Cas Boshoven

Functional characterization of unique parasite-specific mitochondrial carrier proteins

Malaria parasites belong to an ancient clade of single-cell eukaryotes. They harbour a single mitochondrion that is a suitable target for anti-malarial drug development (e.g. atovaquone). While the mitochondrion is essential for all malaria parasite stages alike, there are major changes in morphology as well as function. Transport processes of metabolites involved in the many (changing) metabolic processes happening in the mitochondrial matrix are likely to contribute. Here, we propose the comprehensive functional profiling of three apicomplexan-specific mitochondrial carriers (AMC) that are expressed in asexual and sexual blood-stages, using complementary approaches in in vitro cultured human malaria parasites and an in vivo mouse model. These studies will further our understanding of parasite mitochondrial functioning as well as highlighting novel targets for antimalarial drug development. Transport proteins are generally considered excellent drug targets and the absence of human orthologues should minimize unwanted off-target effects. This project is done in collaboration with Manuel Llinás (Penn State Univ, USA) and Edmund Kunji (MBU-MRC/Univ Cambridge, UK).

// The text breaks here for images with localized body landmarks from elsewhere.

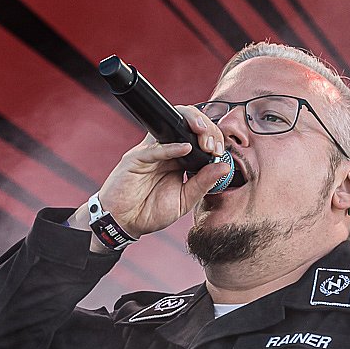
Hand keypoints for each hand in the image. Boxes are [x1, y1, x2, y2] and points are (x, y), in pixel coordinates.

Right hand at [72, 107, 228, 242]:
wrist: (124, 223)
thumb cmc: (150, 211)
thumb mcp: (185, 200)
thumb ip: (204, 183)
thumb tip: (225, 166)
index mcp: (178, 159)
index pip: (198, 138)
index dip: (213, 139)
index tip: (220, 152)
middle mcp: (165, 151)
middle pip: (187, 125)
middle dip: (206, 130)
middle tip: (215, 146)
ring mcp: (150, 152)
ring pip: (171, 127)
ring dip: (192, 128)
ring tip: (207, 141)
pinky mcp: (135, 159)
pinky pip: (154, 148)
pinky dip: (171, 147)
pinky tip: (186, 148)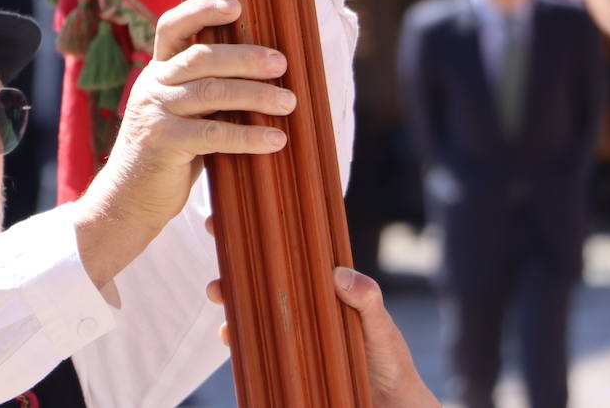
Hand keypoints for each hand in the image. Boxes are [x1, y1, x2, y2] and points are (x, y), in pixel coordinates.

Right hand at [72, 0, 295, 287]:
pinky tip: (275, 140)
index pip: (172, 26)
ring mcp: (155, 112)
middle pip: (202, 56)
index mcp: (157, 70)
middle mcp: (152, 84)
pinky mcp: (163, 142)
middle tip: (282, 63)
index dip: (202, 10)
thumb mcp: (181, 112)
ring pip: (211, 92)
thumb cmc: (169, 153)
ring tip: (289, 102)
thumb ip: (204, 89)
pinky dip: (249, 135)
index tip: (237, 5)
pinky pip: (214, 133)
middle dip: (245, 57)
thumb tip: (263, 70)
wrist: (128, 200)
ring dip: (255, 95)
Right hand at [204, 259, 439, 407]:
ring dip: (232, 299)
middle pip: (264, 278)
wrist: (389, 404)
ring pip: (255, 307)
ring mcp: (294, 331)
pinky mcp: (287, 358)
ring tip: (219, 293)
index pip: (290, 255)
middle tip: (220, 256)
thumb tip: (339, 273)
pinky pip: (257, 343)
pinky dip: (239, 336)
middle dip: (235, 266)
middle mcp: (304, 305)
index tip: (233, 219)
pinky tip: (230, 334)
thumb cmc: (390, 359)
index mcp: (325, 287)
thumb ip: (367, 301)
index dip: (262, 237)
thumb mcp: (381, 327)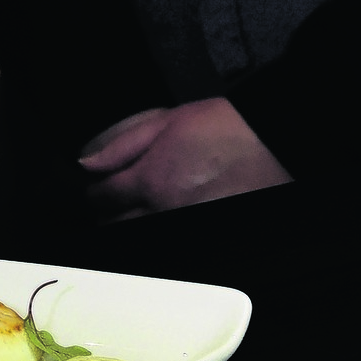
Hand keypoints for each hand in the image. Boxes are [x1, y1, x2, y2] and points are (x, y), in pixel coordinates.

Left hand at [78, 97, 290, 219]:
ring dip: (132, 225)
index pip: (103, 198)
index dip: (95, 193)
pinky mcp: (203, 234)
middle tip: (115, 204)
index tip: (99, 189)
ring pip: (139, 237)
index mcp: (151, 180)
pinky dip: (158, 227)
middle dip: (109, 215)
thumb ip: (123, 145)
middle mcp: (164, 211)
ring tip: (140, 211)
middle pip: (115, 227)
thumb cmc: (225, 127)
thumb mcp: (168, 121)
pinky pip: (168, 239)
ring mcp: (184, 227)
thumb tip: (87, 164)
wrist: (273, 143)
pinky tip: (165, 214)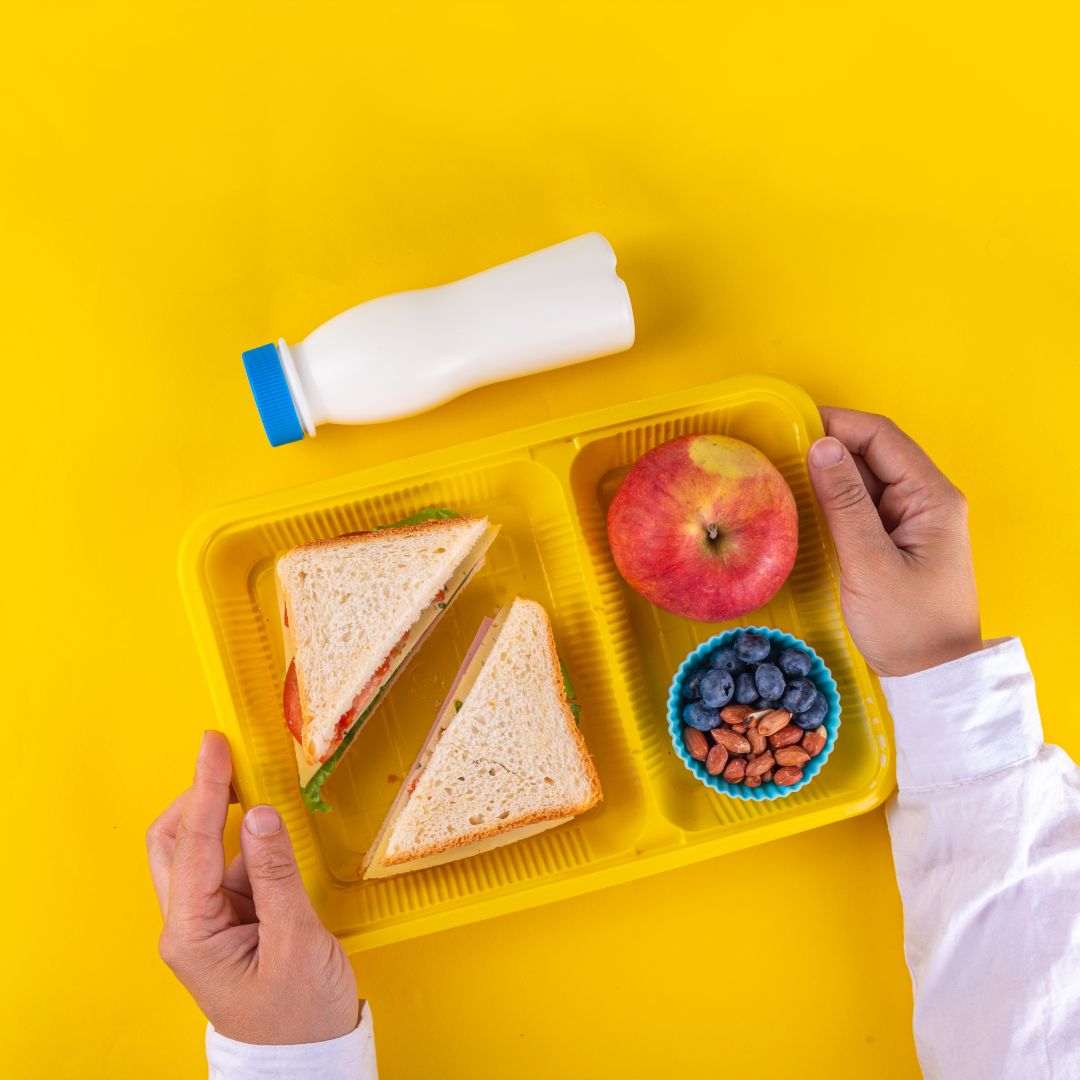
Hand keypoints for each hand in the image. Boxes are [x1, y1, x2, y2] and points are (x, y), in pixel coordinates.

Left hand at [146, 731, 358, 1043]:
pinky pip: (233, 866)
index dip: (204, 786)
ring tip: (258, 785)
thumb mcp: (296, 941)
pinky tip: (273, 830)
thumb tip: (259, 814)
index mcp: (192, 934)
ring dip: (227, 818)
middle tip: (225, 758)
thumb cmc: (299, 1016)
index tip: (214, 745)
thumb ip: (276, 874)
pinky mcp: (233, 920)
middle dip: (195, 796)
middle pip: (172, 841)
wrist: (307, 1061)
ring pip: (202, 851)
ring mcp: (209, 922)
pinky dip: (251, 843)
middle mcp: (189, 925)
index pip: (191, 842)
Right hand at [806, 407, 981, 676]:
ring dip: (827, 474)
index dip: (837, 423)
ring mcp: (911, 520)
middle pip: (872, 453)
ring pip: (863, 479)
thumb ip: (844, 503)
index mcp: (931, 497)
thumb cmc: (908, 626)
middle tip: (776, 452)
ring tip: (781, 476)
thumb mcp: (870, 563)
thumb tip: (821, 447)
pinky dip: (832, 500)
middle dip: (827, 447)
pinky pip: (860, 506)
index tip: (790, 426)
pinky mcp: (895, 540)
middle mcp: (925, 500)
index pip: (881, 437)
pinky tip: (803, 506)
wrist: (932, 678)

Cas is fascinated by the molecular interaction that are behind cellular processes, ideally in non-model organisms. It is the molecular biology and not so much the pathology that drive his passion for science. Besides research, Cas highly values the transfer of knowledge through science communication and education. You can find some of his communication efforts under the “Visuals” tab, where he interviews a Vici grant winner, discusses the secrets of Cum Laude PhD graduates and highlights the efforts towards a greener Radboudumc. If you ever bump into Cas at a conference, but don’t know what to talk about, you can always start talking about specialty coffee or cycling. Two totally unrelated passions that can keep him occupied for hours.

(The picture shows live co-localization of P. berghei prohibitin 2 tagged with mCherry with our mitochondrial marker protein. Image taken from Matz et al. Cell Rep 2018.)